WORK REQUIRED :: In the Huma Therapeutics funding article, which two investors led the Series C round?

==== SOURCE DOCUMENT

Huma Therapeutics Ltd today announced the completion of its Series C funding round with financing of around $130 million.

Leaps by Bayer and Hitachi Ventures led the round, which also saw new strategic and financial investors become shareholders.

Samsung Next, Sony Innovation Fund by IGV, Unilever Ventures and HAT Technology & Innovation Fund by HAT, as well as individuals Nikesh Arora (former president of SoftBank) and Michael Diekmann (Chairman of Allianz) are also new shareholders.

A further commitment of $70 million, that can be exercised later, has also been agreed as part of the round, taking the total financing raised to more than $200 million.

WHAT IT DOES

Huma’s modular remote monitoring platform aims to power digital ‘hospitals at home’ nationally and support the pharmaceutical and research industries to run the largest ever decentralised clinical trials.

The platform combines predictive algorithms, digital biomarkers and real-world data to advance proactive care and research.

WHAT IT’S FOR

The investment will be used to expand Huma’s digital platform in the US, Asia and the Middle East.

MARKET SNAPSHOT   

Last year Huma underwent a rebranding and acquired AI and wearable tech companies, Biobeat and Tarilian Laser Technologies, reinforcing its mission to play a pioneering role in discovering digital biomarkers.

Meanwhile in the remote monitoring space, Israeli telehealth platform and remote care device maker TytoCare recently added another $50 million to its Series D funding round, bringing the oversubscribed round to a total of $100 million.

In March, Israeli remote care automation company, Datos Health announced a collaboration with AI-based clinical insights provider, Medial EarlySign to offer an integrated platform to identify high-risk patients.

Health tech giant Royal Philips also launched the Philips Medical Tablet, which is designed to help clinicians remotely monitor larger patient populations during emergency healthcare situations.

========
==== DATA LISTING

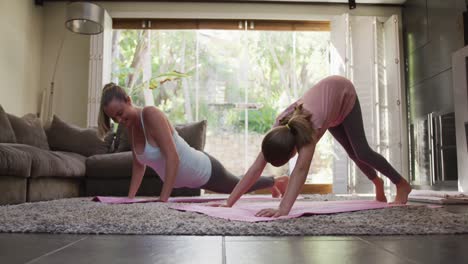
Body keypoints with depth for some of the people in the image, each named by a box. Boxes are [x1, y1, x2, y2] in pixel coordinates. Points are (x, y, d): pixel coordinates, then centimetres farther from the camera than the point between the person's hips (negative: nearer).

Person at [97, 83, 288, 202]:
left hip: (204, 170, -8)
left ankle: (275, 181, 53)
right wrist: (130, 197, -6)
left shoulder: (151, 115, -30)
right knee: (238, 188, 33)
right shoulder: (131, 126, -7)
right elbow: (139, 165, 2)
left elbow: (172, 157, -36)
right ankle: (273, 182, 60)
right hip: (189, 179, 8)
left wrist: (162, 199, -38)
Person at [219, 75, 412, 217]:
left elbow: (301, 169, -59)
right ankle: (377, 183, 39)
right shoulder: (279, 128, -31)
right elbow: (256, 168, -34)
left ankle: (402, 184, 18)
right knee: (352, 153, 13)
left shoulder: (309, 129, -46)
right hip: (327, 94, 5)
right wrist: (228, 203, -40)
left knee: (362, 152, -5)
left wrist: (283, 209, -69)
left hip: (344, 93, -5)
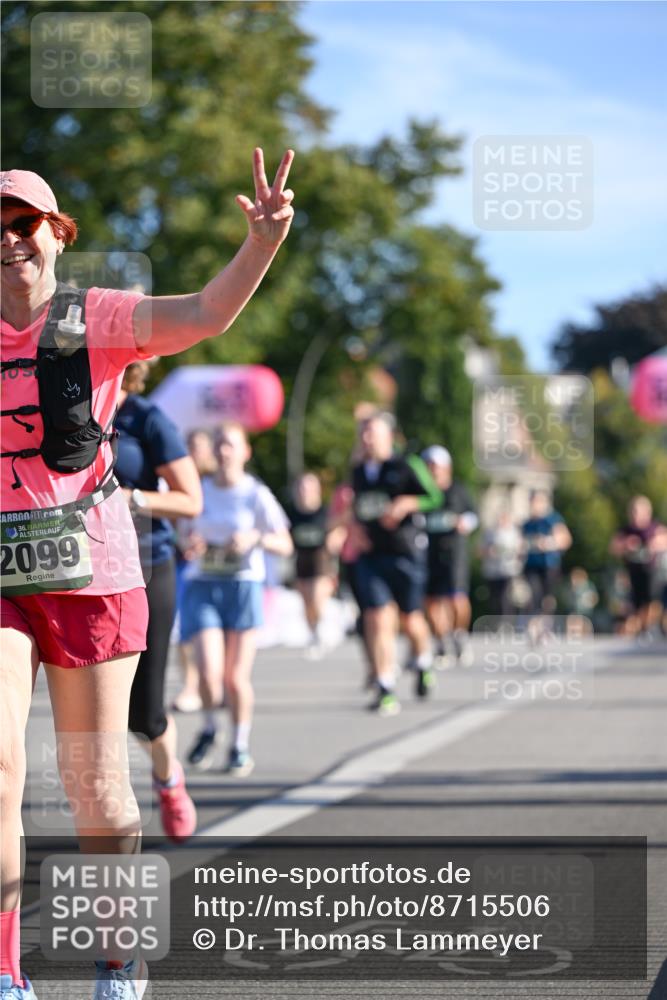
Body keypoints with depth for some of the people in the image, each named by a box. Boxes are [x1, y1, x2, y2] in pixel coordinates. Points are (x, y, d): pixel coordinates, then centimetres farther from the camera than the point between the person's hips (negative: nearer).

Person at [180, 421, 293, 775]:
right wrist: (190, 545, -4)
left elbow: (285, 545, -4)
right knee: (209, 672, -13)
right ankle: (209, 730, 15)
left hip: (243, 586, -2)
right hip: (202, 586, 2)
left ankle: (241, 747, 19)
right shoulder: (201, 491, 8)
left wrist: (255, 538, -22)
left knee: (235, 677, -1)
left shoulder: (256, 494, -1)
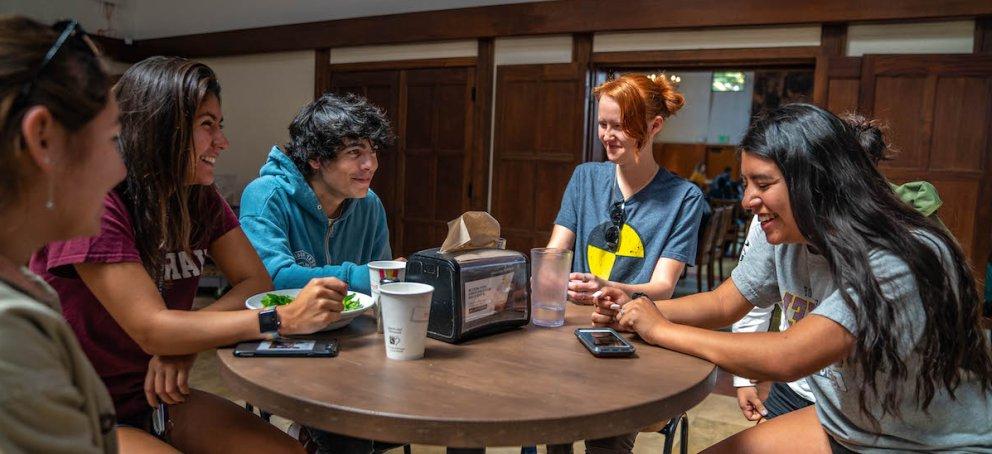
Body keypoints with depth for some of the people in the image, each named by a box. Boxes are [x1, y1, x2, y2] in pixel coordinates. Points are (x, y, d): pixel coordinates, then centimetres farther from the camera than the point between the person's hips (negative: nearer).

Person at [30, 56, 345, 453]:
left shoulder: (200, 199, 1)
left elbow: (256, 282, -4)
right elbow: (152, 330, -25)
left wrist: (185, 341, -21)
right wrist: (285, 319, -31)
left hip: (155, 395, 6)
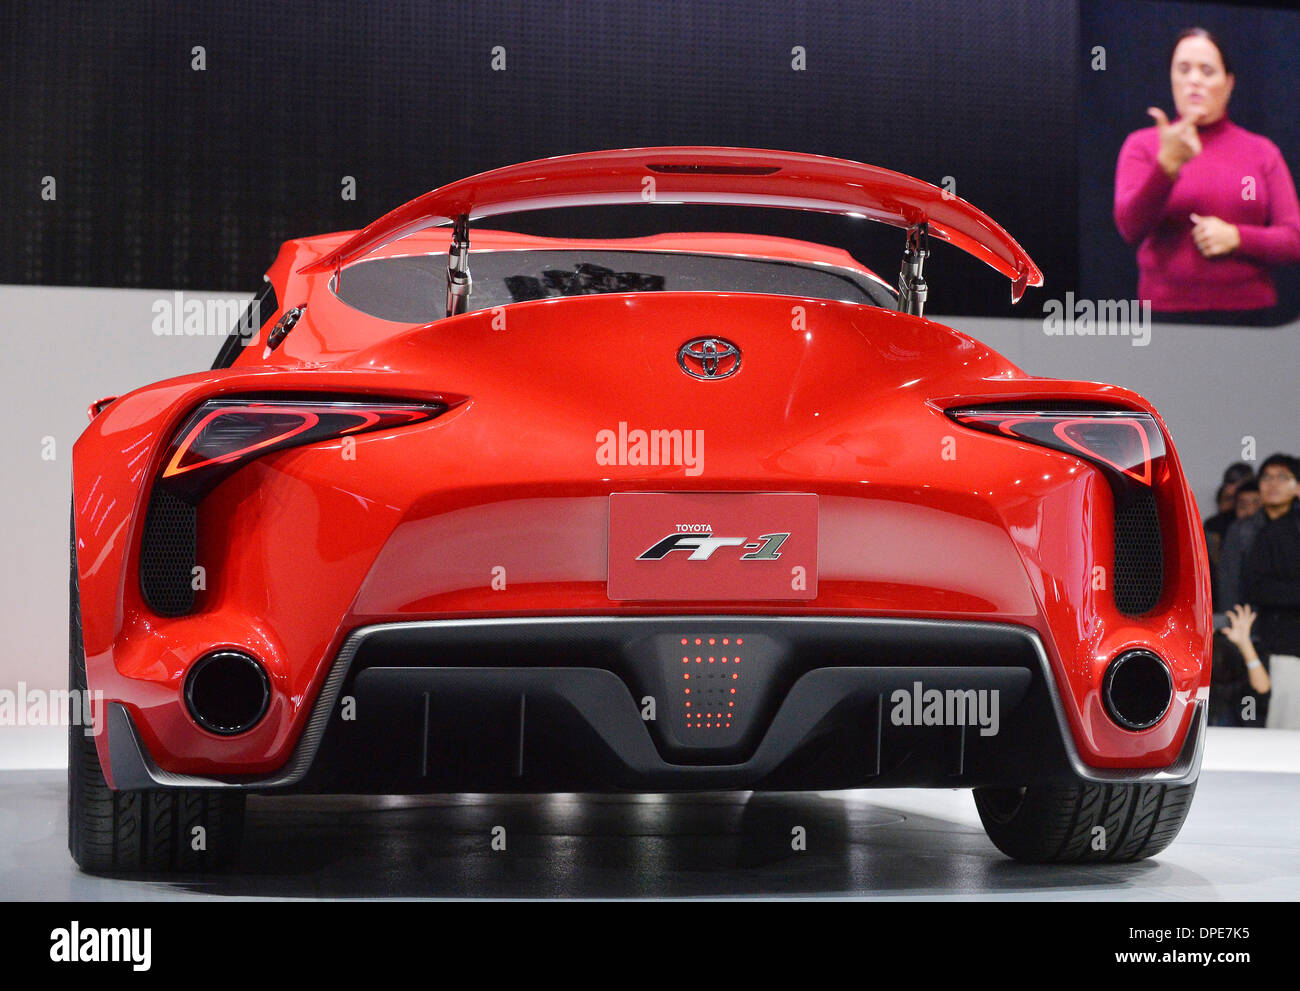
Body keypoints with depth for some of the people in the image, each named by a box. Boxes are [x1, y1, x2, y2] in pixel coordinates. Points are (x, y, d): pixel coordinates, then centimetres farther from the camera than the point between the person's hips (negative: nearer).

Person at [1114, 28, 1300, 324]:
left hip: (1250, 311, 1)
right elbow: (1130, 228, -8)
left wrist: (1236, 237, -11)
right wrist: (1167, 164, -22)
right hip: (1168, 312, -1)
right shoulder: (1141, 145, 7)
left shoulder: (1262, 152, 10)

========

YOUR SOLUTION :: Leaps by Bayer and Hitachi Ventures